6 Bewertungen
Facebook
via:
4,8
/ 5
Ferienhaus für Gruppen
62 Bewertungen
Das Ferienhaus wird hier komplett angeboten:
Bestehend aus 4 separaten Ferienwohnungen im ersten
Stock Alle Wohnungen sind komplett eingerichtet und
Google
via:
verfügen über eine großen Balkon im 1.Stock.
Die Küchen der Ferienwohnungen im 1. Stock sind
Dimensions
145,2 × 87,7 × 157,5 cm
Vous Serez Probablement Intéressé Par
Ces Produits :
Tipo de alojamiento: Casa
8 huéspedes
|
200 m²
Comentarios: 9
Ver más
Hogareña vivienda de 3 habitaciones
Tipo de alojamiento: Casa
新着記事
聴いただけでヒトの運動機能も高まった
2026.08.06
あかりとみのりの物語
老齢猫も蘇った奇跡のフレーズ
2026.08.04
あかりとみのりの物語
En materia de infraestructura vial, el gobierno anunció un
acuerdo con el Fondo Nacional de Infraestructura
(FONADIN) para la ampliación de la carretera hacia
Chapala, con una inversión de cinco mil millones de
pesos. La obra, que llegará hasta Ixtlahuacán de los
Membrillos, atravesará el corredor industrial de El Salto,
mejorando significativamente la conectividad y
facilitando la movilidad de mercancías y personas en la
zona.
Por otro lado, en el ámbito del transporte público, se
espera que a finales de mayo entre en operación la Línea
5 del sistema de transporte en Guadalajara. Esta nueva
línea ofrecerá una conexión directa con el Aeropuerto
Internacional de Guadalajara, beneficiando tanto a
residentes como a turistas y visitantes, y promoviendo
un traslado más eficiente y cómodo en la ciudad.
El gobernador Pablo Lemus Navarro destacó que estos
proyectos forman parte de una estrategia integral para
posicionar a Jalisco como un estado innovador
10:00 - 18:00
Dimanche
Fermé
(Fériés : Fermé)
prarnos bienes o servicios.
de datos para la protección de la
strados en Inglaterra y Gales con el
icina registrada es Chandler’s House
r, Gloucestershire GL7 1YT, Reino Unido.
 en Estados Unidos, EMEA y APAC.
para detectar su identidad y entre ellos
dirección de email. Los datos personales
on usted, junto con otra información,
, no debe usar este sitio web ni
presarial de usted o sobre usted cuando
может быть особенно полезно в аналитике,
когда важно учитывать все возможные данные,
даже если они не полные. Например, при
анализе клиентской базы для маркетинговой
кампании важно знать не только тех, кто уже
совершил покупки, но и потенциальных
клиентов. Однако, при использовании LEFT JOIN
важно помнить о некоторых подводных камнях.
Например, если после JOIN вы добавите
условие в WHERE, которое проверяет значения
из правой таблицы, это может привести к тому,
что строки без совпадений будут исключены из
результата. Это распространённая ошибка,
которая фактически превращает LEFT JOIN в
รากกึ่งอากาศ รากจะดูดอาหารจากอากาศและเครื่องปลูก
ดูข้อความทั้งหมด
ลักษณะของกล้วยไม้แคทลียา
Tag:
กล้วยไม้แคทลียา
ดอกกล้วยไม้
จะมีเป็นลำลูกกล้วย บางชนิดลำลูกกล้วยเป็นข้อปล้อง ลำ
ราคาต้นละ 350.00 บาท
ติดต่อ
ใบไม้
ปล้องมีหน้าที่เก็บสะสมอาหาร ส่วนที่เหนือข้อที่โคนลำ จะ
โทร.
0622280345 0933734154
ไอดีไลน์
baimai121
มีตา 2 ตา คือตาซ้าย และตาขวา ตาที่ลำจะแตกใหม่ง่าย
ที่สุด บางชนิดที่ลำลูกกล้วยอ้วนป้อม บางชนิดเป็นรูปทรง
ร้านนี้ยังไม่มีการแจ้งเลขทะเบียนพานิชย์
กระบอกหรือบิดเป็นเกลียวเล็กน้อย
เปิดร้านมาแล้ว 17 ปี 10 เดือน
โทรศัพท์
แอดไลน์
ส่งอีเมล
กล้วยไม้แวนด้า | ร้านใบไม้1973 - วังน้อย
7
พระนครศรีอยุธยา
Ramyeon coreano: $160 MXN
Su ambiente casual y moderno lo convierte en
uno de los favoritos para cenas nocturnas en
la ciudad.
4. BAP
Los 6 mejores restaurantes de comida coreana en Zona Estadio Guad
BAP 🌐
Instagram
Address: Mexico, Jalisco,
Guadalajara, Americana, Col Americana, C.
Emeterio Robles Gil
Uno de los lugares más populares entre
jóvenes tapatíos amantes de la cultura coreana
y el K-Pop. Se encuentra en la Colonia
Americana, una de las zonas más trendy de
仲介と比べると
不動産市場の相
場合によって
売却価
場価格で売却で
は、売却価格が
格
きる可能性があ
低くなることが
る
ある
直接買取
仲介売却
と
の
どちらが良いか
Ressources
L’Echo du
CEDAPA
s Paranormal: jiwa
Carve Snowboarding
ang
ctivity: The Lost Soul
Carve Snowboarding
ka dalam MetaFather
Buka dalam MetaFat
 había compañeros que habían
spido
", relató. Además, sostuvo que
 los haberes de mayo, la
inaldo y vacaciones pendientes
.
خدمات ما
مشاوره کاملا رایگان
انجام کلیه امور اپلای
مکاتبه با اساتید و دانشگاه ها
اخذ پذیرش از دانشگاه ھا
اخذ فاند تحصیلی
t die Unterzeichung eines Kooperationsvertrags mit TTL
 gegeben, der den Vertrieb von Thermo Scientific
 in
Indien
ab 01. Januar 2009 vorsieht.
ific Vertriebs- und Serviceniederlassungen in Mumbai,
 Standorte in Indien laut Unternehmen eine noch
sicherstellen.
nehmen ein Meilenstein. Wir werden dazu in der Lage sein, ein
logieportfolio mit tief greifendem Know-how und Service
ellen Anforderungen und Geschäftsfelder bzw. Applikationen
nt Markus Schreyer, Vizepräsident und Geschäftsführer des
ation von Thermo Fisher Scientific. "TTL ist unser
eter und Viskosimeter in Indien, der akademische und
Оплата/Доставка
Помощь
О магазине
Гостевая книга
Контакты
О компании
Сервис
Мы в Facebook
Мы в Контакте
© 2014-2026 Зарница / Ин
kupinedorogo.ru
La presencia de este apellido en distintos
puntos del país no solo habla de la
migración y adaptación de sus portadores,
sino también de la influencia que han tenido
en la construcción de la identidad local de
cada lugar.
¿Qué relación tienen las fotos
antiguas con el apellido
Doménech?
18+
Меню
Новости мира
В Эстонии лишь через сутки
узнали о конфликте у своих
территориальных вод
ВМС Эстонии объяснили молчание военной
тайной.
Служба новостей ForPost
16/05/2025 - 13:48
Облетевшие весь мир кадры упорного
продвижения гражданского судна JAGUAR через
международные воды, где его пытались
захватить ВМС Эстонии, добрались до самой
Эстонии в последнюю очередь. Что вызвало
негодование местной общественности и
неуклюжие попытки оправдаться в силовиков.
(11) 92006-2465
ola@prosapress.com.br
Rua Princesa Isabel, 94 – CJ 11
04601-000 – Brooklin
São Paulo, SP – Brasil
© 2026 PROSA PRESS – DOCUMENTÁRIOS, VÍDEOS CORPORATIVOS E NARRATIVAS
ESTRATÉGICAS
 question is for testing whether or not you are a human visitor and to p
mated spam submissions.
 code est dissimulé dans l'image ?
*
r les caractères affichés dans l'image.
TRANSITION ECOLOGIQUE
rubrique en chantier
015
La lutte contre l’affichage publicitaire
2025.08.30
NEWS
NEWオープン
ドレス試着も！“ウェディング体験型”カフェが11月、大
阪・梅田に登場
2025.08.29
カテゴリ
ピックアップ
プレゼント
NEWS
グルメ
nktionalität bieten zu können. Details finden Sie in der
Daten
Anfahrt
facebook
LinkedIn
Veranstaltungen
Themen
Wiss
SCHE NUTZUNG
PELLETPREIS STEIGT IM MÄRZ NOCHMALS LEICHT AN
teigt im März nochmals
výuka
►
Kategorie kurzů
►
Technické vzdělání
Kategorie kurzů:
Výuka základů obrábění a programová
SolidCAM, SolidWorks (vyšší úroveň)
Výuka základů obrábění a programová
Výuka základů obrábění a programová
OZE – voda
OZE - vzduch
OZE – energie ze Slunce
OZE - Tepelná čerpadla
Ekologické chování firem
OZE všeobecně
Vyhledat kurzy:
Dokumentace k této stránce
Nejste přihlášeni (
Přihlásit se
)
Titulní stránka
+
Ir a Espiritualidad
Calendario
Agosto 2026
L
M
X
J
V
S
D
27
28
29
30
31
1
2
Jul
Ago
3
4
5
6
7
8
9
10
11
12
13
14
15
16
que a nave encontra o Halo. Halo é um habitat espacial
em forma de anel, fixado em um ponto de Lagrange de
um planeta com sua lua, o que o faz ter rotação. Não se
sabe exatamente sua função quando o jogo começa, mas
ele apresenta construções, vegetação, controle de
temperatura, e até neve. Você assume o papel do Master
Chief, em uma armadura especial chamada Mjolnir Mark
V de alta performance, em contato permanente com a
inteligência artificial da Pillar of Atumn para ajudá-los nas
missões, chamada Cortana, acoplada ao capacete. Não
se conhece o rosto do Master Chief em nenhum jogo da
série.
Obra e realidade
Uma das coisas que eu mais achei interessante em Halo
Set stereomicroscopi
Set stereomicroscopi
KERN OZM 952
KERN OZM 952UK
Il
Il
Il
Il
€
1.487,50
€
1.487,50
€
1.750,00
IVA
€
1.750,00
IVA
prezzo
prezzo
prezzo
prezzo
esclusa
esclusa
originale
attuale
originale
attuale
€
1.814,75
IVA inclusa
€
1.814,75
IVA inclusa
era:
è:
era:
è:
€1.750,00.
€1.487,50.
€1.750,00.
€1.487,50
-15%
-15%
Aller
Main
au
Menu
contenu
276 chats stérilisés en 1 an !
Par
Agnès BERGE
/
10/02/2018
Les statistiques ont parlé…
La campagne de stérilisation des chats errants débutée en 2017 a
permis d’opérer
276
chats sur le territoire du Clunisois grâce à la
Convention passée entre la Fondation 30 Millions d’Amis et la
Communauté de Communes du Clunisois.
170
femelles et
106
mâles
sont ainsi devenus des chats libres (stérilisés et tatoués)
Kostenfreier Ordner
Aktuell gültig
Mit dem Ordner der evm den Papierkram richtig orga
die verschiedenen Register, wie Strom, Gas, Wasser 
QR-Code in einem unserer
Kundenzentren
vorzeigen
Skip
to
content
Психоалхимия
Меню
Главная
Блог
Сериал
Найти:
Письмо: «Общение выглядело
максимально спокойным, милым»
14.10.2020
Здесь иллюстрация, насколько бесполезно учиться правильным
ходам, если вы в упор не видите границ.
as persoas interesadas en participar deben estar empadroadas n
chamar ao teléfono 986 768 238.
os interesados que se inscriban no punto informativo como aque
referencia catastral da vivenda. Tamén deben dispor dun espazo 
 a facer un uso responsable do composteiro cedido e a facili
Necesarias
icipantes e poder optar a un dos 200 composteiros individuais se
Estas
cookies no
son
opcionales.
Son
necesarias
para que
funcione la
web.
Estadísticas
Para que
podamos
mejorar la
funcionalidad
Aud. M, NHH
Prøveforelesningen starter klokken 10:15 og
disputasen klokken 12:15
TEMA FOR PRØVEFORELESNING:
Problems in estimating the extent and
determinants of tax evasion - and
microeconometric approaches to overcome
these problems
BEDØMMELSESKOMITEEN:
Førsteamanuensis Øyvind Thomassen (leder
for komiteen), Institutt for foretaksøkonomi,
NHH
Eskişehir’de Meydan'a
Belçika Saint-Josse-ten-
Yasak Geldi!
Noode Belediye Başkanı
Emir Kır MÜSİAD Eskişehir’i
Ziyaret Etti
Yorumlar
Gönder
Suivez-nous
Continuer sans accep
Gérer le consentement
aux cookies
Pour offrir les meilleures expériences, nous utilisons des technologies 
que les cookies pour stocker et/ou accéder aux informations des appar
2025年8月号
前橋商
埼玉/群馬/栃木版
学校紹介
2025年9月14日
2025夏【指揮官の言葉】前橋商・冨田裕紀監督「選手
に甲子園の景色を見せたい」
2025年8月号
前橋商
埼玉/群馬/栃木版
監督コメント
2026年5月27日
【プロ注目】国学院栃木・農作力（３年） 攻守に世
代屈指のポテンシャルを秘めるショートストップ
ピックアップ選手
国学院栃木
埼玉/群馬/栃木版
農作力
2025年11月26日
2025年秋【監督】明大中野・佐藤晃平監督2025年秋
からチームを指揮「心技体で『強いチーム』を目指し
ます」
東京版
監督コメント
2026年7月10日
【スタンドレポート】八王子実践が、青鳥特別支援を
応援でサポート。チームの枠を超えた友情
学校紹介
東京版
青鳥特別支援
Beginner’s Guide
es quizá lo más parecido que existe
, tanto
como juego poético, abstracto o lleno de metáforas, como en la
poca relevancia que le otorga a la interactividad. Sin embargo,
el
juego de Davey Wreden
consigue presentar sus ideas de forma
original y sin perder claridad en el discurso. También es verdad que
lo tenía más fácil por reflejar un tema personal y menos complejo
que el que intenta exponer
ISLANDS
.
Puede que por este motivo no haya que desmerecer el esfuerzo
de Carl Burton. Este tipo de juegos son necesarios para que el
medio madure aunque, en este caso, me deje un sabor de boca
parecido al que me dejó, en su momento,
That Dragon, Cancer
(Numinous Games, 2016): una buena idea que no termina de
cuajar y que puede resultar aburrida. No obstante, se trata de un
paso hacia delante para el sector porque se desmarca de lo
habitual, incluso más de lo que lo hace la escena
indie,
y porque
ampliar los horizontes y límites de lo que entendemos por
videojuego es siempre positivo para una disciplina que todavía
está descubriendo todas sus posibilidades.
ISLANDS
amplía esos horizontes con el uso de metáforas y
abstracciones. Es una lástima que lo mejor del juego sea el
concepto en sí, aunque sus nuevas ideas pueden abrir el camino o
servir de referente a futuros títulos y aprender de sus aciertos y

++++++++++

● Work request:
All lines in the listing above between the line with "r les caractères affichés dans l'image." and the line with "KERN OZM 952UK", inclusive, should be set down exactly, and no line outside that range.

● Result of the exercise:
r les caractères affichés dans l'image.
TRANSITION ECOLOGIQUE
rubrique en chantier
015
La lutte contre l’affichage publicitaire
2025.08.30
NEWS
NEWオープン
ドレス試着も！“ウェディング体験型”カフェが11月、大
阪・梅田に登場
2025.08.29
カテゴリ
ピックアップ
プレゼント
NEWS
グルメ
nktionalität bieten zu können. Details finden Sie in der
Daten
Anfahrt
facebook
LinkedIn
Veranstaltungen
Themen
Wiss
SCHE NUTZUNG
PELLETPREIS STEIGT IM MÄRZ NOCHMALS LEICHT AN
teigt im März nochmals
výuka
►
Kategorie kurzů
►
Technické vzdělání
Kategorie kurzů:
Výuka základů obrábění a programová
SolidCAM, SolidWorks (vyšší úroveň)
Výuka základů obrábění a programová
Výuka základů obrábění a programová
OZE – voda
OZE - vzduch
OZE – energie ze Slunce
OZE - Tepelná čerpadla
Ekologické chování firem
OZE všeobecně
Vyhledat kurzy:
Dokumentace k této stránce
Nejste přihlášeni (
Přihlásit se
)
Titulní stránka
+
Ir a Espiritualidad
Calendario
Agosto 2026
L
M
X
J
V
S
D
27
28
29
30
31
1
2
Jul
Ago
3
4
5
6
7
8
9
10
11
12
13
14
15
16
que a nave encontra o Halo. Halo é um habitat espacial
em forma de anel, fixado em um ponto de Lagrange de
um planeta com sua lua, o que o faz ter rotação. Não se
sabe exatamente sua função quando o jogo começa, mas
ele apresenta construções, vegetação, controle de
temperatura, e até neve. Você assume o papel do Master
Chief, em uma armadura especial chamada Mjolnir Mark
V de alta performance, em contato permanente com a
inteligência artificial da Pillar of Atumn para ajudá-los nas
missões, chamada Cortana, acoplada ao capacete. Não
se conhece o rosto do Master Chief em nenhum jogo da
série.
Obra e realidade
Uma das coisas que eu mais achei interessante em Halo
Set stereomicroscopi
Set stereomicroscopi
KERN OZM 952
KERN OZM 952UK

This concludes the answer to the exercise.